Run big size genome
Hi,
I would like to compare multiple genomes of about 2Gb in size, but the run results say 'The input sequence Zm-A188-REFERENCE-KSU-1.0 is too long. The technical limit is 1073741823. ', is there any good solution?
Thank you for your help!
Hi,
Thanks for your interest in phylonium. The reason for the length limit is the suffix array construction. We are using a thirdparty library libdivsufsort. By default that one only supports 32bit indices. As we need to build a suffix array of the forward and reverse string of the reference the length of the reference is limited to 2^31 - 1.
Creating a 64bit version should be possible but requires a bit of work.
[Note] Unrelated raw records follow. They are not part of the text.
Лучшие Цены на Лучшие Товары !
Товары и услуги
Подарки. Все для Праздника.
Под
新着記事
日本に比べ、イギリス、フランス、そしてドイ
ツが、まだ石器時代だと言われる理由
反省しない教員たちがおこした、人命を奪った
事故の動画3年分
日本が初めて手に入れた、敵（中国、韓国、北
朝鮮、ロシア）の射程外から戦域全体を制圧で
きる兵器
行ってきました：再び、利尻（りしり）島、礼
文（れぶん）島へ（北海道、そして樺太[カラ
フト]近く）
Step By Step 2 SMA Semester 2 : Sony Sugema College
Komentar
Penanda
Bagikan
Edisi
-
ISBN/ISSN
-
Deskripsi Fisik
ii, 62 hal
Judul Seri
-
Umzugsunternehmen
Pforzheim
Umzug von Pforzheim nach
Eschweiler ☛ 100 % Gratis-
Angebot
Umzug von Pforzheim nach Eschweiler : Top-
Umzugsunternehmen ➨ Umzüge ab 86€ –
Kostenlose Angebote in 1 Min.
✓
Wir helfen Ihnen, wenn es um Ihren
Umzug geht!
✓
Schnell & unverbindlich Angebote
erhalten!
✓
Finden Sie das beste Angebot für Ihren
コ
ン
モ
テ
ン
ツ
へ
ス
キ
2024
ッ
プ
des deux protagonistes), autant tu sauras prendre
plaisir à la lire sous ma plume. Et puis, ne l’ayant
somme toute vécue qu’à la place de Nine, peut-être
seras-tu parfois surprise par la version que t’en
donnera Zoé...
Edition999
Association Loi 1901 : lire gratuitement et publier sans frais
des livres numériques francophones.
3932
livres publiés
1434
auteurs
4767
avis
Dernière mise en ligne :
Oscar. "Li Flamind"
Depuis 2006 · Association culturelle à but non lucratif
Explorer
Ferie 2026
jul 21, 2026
We would have to double the bit width of all our data structures and the call the correct version of libdivsufsort. Don't think that I have the bandwidth to work on that any time soon, but pull requests are always appreciated.
Thank you for your timely reply, looking forward to the next version of phylonium!
I read a paper criticizing phylonium for not supporting >1Gbp genomes. @kloetzl, I know you have graduated, but it would be good to support 64-bit suffix arrays. There are other alignment-free tools but it is not always easy to run them.
Thanks for reminding me of this issue. I can give it a go and build a 64bit suffix array version. That shouldn't be an issue as long as divsufsort64 is available. I just don't want to use 64bit by default as that comes with a memory and runtime overhead.
Will put it back on my todo list.
I'm rather proud of my past self that not only did it add a check for sequence length, but also added a useful error message. Furthermore, it was surprisingly easy to add support for longer sequences. I've created a separate branch for now. Will do some more testing before releasing a new version.
I have just released phylonium 1.7 with 64bit indexes by default. Have fun!